Walden is melting apace. There is a canal two rods wide along the northerly and westerly sides, and wider still at the east end. A great field of ice has cracked off from the main body. I hear a song sparrow singing from the bushes on the shore -- olit, olit, olit, -- chip, chip, chip, che char, -- che wiss, wiss, wiss. He too is helping to crack it. - Thoreau, Walden
The backyard, late last week. Still snowy.

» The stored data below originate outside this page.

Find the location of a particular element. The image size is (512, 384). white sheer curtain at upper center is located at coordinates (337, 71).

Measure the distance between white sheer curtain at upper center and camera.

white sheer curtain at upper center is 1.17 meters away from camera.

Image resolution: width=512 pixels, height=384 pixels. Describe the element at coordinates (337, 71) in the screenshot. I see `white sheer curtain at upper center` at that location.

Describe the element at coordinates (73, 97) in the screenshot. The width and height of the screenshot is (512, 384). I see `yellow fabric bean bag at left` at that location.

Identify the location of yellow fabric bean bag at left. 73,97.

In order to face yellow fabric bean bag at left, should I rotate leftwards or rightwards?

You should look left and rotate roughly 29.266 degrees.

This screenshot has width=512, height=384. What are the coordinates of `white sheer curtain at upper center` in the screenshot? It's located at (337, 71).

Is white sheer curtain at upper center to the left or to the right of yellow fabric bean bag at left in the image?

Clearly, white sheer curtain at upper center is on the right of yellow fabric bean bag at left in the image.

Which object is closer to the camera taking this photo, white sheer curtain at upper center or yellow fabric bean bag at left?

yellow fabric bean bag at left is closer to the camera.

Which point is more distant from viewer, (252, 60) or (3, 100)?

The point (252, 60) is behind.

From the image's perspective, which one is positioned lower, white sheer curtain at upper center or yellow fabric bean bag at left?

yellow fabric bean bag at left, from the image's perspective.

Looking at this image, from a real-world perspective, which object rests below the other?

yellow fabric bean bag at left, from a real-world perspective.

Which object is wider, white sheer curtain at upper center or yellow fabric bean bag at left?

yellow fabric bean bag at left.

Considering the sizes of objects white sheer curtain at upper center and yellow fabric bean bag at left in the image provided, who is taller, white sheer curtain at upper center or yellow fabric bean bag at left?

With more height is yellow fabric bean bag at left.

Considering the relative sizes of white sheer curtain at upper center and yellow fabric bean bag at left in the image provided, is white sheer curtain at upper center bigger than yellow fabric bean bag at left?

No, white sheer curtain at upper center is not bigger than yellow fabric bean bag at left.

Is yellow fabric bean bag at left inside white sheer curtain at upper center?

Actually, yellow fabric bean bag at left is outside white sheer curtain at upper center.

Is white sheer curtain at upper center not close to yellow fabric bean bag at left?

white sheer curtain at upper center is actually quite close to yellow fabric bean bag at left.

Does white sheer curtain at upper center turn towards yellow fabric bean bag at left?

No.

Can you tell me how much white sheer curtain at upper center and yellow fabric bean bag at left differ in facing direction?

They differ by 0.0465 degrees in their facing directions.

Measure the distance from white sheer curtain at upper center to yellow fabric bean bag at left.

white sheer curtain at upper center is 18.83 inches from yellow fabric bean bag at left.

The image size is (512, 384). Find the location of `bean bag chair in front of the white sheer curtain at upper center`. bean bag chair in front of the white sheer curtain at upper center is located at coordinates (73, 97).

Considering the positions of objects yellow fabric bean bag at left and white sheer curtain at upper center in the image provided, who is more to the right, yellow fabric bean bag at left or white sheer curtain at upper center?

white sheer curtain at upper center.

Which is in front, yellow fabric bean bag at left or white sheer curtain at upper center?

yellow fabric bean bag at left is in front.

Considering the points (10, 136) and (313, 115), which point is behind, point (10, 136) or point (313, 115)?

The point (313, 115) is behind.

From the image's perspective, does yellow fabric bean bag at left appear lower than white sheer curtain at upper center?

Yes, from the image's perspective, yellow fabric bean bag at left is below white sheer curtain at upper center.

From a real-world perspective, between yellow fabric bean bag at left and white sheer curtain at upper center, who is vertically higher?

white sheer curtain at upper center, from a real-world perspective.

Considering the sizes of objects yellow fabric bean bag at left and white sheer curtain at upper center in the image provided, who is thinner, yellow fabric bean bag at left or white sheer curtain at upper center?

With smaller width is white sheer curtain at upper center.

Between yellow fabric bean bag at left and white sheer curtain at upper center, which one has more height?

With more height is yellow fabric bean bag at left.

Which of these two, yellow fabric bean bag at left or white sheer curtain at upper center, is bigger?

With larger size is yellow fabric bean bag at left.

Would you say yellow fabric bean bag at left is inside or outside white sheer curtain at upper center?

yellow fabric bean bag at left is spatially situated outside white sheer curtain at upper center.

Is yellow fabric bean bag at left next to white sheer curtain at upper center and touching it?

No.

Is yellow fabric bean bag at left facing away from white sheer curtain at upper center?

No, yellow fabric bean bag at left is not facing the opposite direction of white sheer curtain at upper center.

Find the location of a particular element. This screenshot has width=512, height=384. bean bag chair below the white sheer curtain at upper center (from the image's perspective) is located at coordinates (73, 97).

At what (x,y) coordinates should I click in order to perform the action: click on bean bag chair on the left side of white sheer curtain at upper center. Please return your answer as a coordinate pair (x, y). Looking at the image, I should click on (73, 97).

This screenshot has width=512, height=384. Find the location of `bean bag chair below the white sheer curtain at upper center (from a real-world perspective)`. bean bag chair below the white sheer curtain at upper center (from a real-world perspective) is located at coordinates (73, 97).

The snow is melting, the rains are falling, and spring is dropping some pretty strong hints of its imminent arrival. Folks all around the New River Valley are noting this warming - a friend at work paused in her tasks, giddily telling me that her husband called just to tell her that "the last of the snow finally melted in our yard." It's been a long, hard winter here, and we've had snow on the ground for months.
Hammock, awaiting spring.
As I write this it's just six days away from the Vernal Equinox, which officially occurs next Saturday, March 20, at 1:32 EDT. Astronomically speaking, the equinox occurs at the point when the sun crosses the equator as it moves from south to north. Day and night are roughly equal then - hence, "equinox." Here's a nifty image that shows the Earth's alignment with the sun:
Practically speaking, it means that Spring begins in just a few days, as that big ol' nearby star continues to warm our little green planet. At least that's true in the Northern Hemisphere, but our friends down below the equator will be experiencing their Autumnal Equinox, as fall starts for them.

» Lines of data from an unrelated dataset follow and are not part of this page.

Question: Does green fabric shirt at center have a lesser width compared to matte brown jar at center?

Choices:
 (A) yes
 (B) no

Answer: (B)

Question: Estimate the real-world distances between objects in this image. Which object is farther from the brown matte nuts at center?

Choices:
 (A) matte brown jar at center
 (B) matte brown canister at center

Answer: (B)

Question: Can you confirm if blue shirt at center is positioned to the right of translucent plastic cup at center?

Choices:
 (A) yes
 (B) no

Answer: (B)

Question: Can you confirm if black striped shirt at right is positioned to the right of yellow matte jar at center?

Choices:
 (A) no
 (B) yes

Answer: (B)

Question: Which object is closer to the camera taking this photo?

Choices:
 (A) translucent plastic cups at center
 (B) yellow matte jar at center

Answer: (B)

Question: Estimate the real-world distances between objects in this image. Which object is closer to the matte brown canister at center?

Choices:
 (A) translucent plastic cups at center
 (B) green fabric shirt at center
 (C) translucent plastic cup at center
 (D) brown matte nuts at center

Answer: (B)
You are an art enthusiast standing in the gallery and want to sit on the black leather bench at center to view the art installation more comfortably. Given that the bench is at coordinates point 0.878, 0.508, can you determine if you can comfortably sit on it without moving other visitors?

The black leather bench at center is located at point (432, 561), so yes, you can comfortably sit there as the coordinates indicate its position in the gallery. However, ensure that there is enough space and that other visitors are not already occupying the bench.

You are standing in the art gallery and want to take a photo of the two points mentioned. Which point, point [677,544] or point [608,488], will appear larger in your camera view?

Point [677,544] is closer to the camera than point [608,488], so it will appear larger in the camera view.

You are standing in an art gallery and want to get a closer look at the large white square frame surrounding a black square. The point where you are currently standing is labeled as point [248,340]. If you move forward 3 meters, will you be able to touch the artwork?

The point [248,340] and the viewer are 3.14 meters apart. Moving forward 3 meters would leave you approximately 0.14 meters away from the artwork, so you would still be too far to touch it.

Dog toys, long covered with snow, emerge during the Great Melting
On the family front, we witnessed a decline in our parents' health, with my mother moving to an assisted living facility near our house on New Years' Eve, which is the major reason that this blog has been neglected over the winter. We packed my mother's house, moved her here, and have been settling her in and dealing with her various health issues since she arrived. But spring is almost here, and the song sparrow will soon be singing from the bushes. We're quite ready for it, thank you.